Throughout the nearly 50 years Connie Mauro spent working at the Mount Vernon Public Library in New York, she must have handed out hundreds of library cards to children eager to read.
She had no idea that one of those eager children would grow up to be an award-winning actor.
Denzel Washington was just 7 years old when Mauro handed him his first library card. He never forgot that day, and he never forgot “Miss Connie” either.
Decades later, as Mauro prepared to celebrate her 99th birthday, staff members at Atria Johnson Ferry in Marietta, Georgia, the assisted living facility where she currently lives, decided to give her the surprise of her life.
After several phone calls and pleas to the 61-year-old actor on social media, staff members finally got a response.
“You know you have to fall in love with Connie, you can’t tell her no,” Katie Barrentine, engage life director at Atria Johnson Ferry, told CBS News.
Unfortunately, due to the actor’s busy schedule, it looked like he wouldn’t be able to attend her birthday celebration in November. But he did want to wish her a happy birthday. So, on the day of her big party, Washington called Mauro on the phone.
“You were the cutest kid! I loved you,” Mauro told Washington over the phone. “You were my special library boy.”
“You don’t know how much you helped me. You helped me so much,” Washington responded.

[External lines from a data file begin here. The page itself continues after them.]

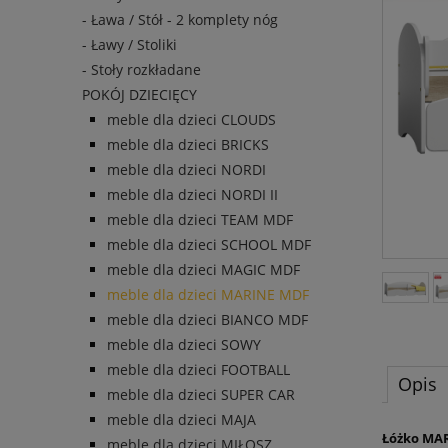
- Ława / Stół - 2 komplety nóg
- Ławy / Stoliki
- Stoły rozkładane
POKÓJ DZIECIĘCY
meble dla dzieci CLOUDS
meble dla dzieci BRICKS
meble dla dzieci NORDI
meble dla dzieci NORDI II
meble dla dzieci TEAM MDF
meble dla dzieci SCHOOL MDF
meble dla dzieci MAGIC MDF
meble dla dzieci MARINE MDF
meble dla dzieci BIANCO MDF
meble dla dzieci SOWY
meble dla dzieci FOOTBALL
Opis
meble dla dzieci SUPER CAR
meble dla dzieci MAJA
Łóżko MA
meble dla dzieci MIŁOSZ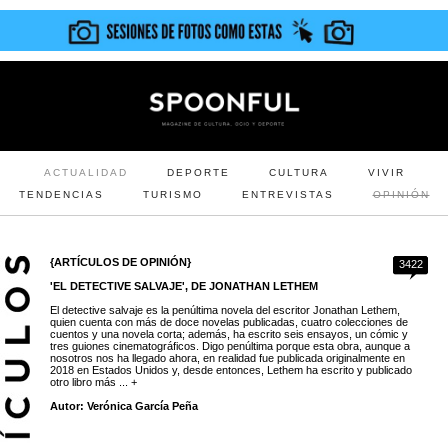
ACTUALIDAD
DEPORTE
CULTURA
VIVIR
TENDENCIAS
TURISMO
ENTREVISTAS
OPINIÓN
{ARTÍCULOS DE OPINIÓN}
3422
'EL DETECTIVE SALVAJE', DE JONATHAN LETHEM
El detective salvaje es la penúltima novela del escritor Jonathan Lethem,
quien cuenta con más de doce novelas publicadas, cuatro colecciones de
cuentos y una novela corta; además, ha escrito seis ensayos, un cómic y
tres guiones cinematográficos. Digo penúltima porque esta obra, aunque a
nosotros nos ha llegado ahora, en realidad fue publicada originalmente en
2018 en Estados Unidos y, desde entonces, Lethem ha escrito y publicado
otro libro más ... +
Autor: Verónica García Peña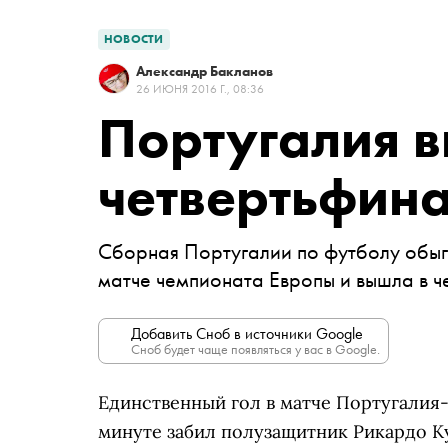
НОВОСТИ
Александр Бакланов
26 ИЮНЯ 2016 Г., 08:36
Португалия 
четвертьфина
Сборная Португалии по футболу обыг
матче чемпионата Европы и вышла в ч
Добавить Сноб в источники Google
Сноб будет чаще появляться у вас в Google.
Единственный гол в матче Португалия-
минуте забил полузащитник Рикардо К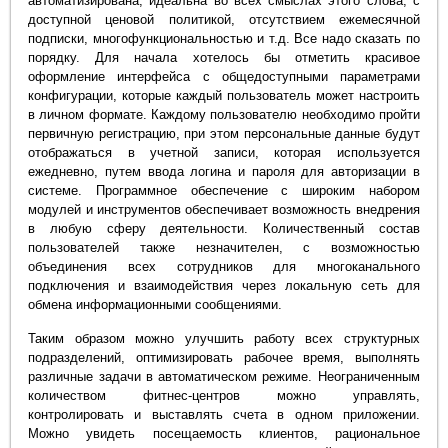
автоматизирована, идеальна во всех смыслах этого слова, с
доступной ценовой политикой, отсутствием ежемесячной
подписки, многофункциональностью и т.д. Все надо сказать по
порядку. Для начала хотелось бы отметить красивое
оформление интерфейса с общедоступными параметрами
конфигурации, которые каждый пользователь может настроить
в личном формате. Каждому пользователю необходимо пройти
первичную регистрацию, при этом персональные данные будут
отображаться в учетной записи, которая используется
ежедневно, путем ввода логина и пароля для авторизации в
системе. Программное обеспечение с широким набором
модулей и инструментов обеспечивает возможность внедрения
в любую сферу деятельности. Количественный состав
пользователей также незначителен, с возможностью
объединения всех сотрудников для многоканального
подключения и взаимодействия через локальную сеть для
обмена информационными сообщениями.
Таким образом можно улучшить работу всех структурных
подразделений, оптимизировать рабочее время, выполнять
различные задачи в автоматическом режиме. Неограниченным
количеством фитнес-центров можно управлять,
контролировать и выставлять счета в одном приложении.
Можно увидеть посещаемость клиентов, рациональное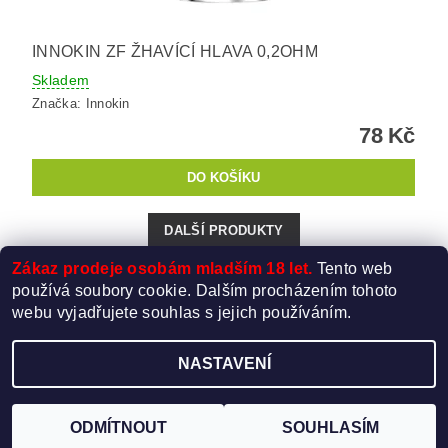
INNOKIN ZF ŽHAVÍCÍ HLAVA 0,2OHM
Skladem
Značka:
Innokin
78 Kč
DALŠÍ PRODUKTY
Zákaz prodeje osobám mladším 18 let.
Tento web
...
1
2
3
6
používá soubory cookie. Dalším procházením tohoto
webu vyjadřujete souhlas s jejich používáním.
NASTAVENÍ
Upravit nastavení cookies
2026 ©
Elektro-Cigareta.cz
, všechna práva vyhrazena
Vytvořil Shoptet
ODMÍTNOUT
SOUHLASÍM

Washington promised Mauro he would come and visit her in December while promoting his news movie, “Fences,” in Atlanta.
“I’m gonna come and see you,” he said. “So, Connie, happy birthday to you — what are you now? 29? 30?”
Last week, Washington followed through on his promised visit.

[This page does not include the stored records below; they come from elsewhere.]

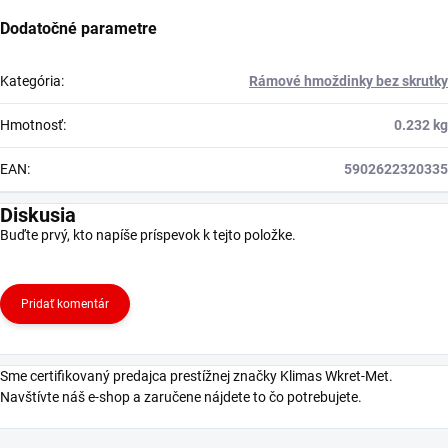
Dodatočné parametre
Kategória
:
Rámové hmoždinky bez skrutky
Hmotnosť
:
0.232 kg
EAN
:
5902622320335
Diskusia
Buďte prvý, kto napíše príspevok k tejto položke.
Pridať komentár
Sme certifikovaný predajca prestížnej značky Klimas Wkret-Met.
Navštívte náš e-shop a zaručene nájdete to čo potrebujete.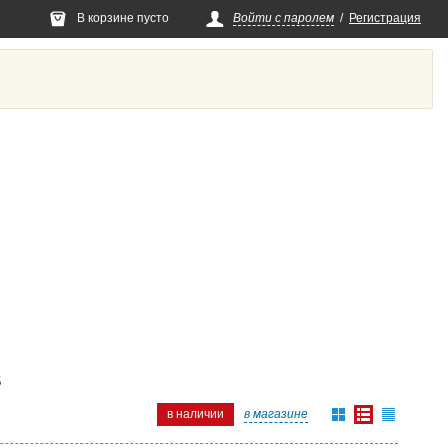
В корзине пусто
Войти с паролем
/
Регистрация
в
в наличии
в магазине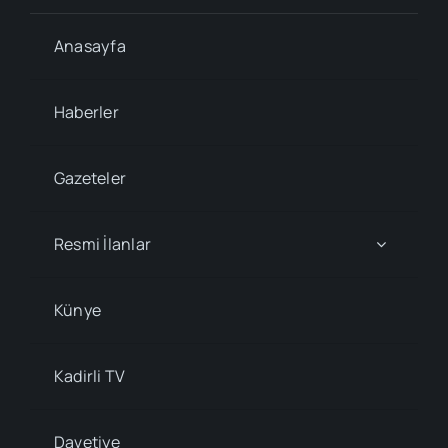
Anasayfa
Haberler
Gazeteler
Resmi İlanlar
Künye
Kadirli TV
Davetiye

As soon as he walked into the home and saw Mauro sitting on a brown leather couch, he sat right down next to her, held her hand and gave her a kiss on the cheek.
“It was like they never missed a beat,” Brooke Munson, executive director of Atria Johnson Ferry, said. “He was funny and endearing, constantly cracking jokes.”
The pair talked for over an hour and a half, reminiscing and catching up. Mauro even made him a royal blue hand-knitted scarf, which, she explained, is a hobby that she enjoys. She donates dozens of scarves to people in need.
Mauro thought of Washington like family. She didn’t understand why everyone was so excited that he was coming to visit.
“She came into my office and said, ‘I just don’t understand why this is such a big deal,’” Munson said. “You have made such an impact on so many people, children’s lives. You may have well had an impression on expanding [Washington’s] love of reading and imagination. You may have helped him decide what he wanted to do, and look at him now! He’s helping other kids and all the other work that he does. It’s all about you.”
Before Washington left the home, he assured Mauro that he would be back.
As he greeted another 99-year-old resident on his way out, Munson recalls overhearing him say, “You never know what’s really impactful. You never know where the world is gonna take you — the impact that they’re gonna have on your life. This lady had a profound impact on my life and here I am. It’s about paying it forward and being kind.”